Saturday, April 08, 2006

17 reconsidered birthday presents for Tara...

1) Giant, glowy-eyed portrait of Jesus Christ, our Lord and Savior (Jesus and "birthday fun" not strongly correlated)

2) Lifetime supply of microwaveable burritos (wasn’t sure whether she prefers the beef or chicken variety)

3) Credence Clearwater Revival CD (she’d only ridicule it)

4) The Elephant Man’s skull (Michael Jackson refused to part with it)

5) A neurotic-but-affectionate poodle (she already has one)

6) Big ol’ box of Franzia wine (I drank it all myself and---damn!--was it ever goooood...)

7) A special, one-time only command performance of my future country hits (prospect just too horrifying to consider)

8) A new era of Democratic Party dominance in Washington, D.C. (not in my power)

9) A gift certificate for the services of Minneapolis’ finest pedicurist (don’t know who Minneapolis’ finest pedicurist is, don’t want to convey the message that I think her feet “need work”)

10) Beautiful, hand-sewn magic vampyre cloak (she’d never wear it)

11) The fused liver of famed Siamese twins, Cheng and Eng (Mutter Museum security guard tackled me, took it away)

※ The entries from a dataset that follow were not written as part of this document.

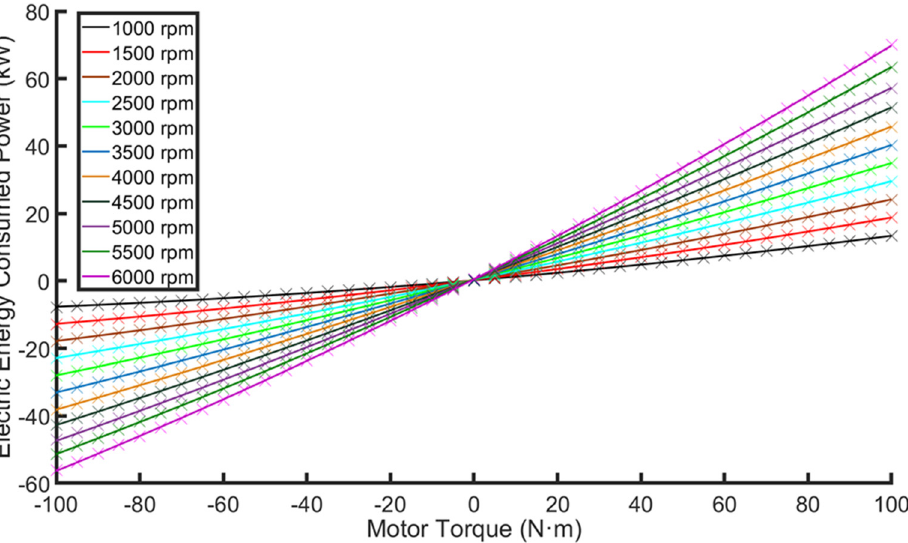
Figure 3. Fitting results of the electric energy consumed power.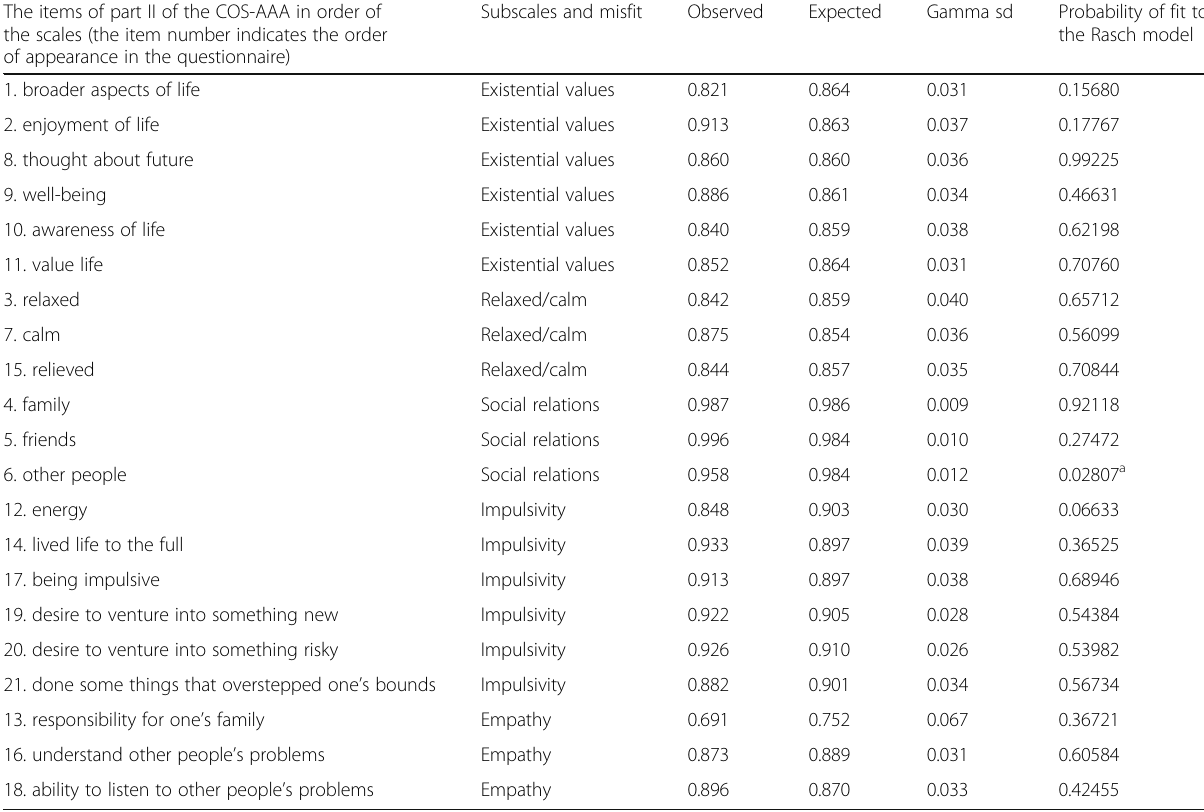
Table 5 Summary of result from the psychometric analyses of part 2 of the COS-AAA The items of part II of the COS-AAA in order of the scales (the item number indicates the order of appearance in the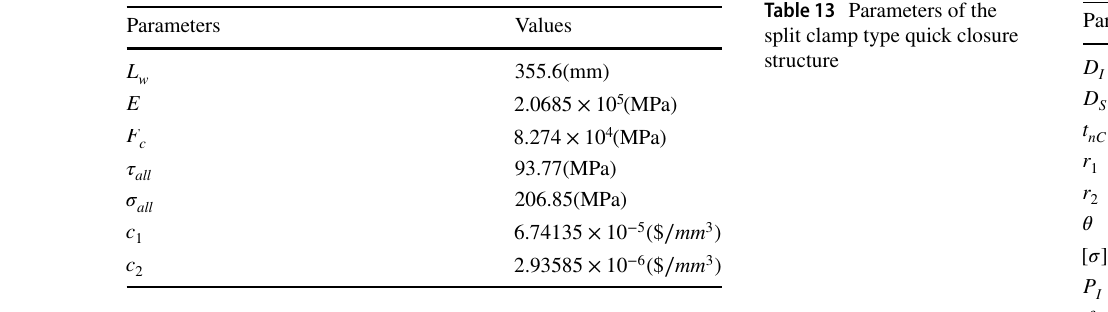
Fig. 12 The best Pareto optimal fronts obtained by WSM-DMOEOA, GFWSM-DMOEOA and DMOEOA on MORBDO test example 3 under different target reliability levels Table 10 Parameters of the welded beam design problem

12) A psychological diagnostic device of such elegant simplicity that the predatory venture capitalists of the world would descend en masse to exploit its brilliant inventor if I even went so far as to mention its name in a public forum such as this* (she’s already got one)

13) The opportunity to serve as chief hand-holder at the First Annual Kevin-M Chest-Waxing (not really much of a gift at all, I have to admit)

14) Framed, autographed Bill O’Reilly publicity still (Bill O’Reilly is a major dickweed)

15) Dinner at her choice of metro area Red Lobster restaurants (I prefer Applebee’s)

16) A private audience with the Pope (Tara not Catholic; current Pope somewhat frightening)

17) A six-month retreat at the Insomnia Hacienda, a luxury spa/vacation community located in a secluded cove on the island of Formentera, Spain’s most up-and-coming Balearic Island (“Insomnia Hacienda” not a real place and, besides, she’s already going on a jealousy-inducing international vacation)

*This is an inscrutable in-joke. Please forgive me.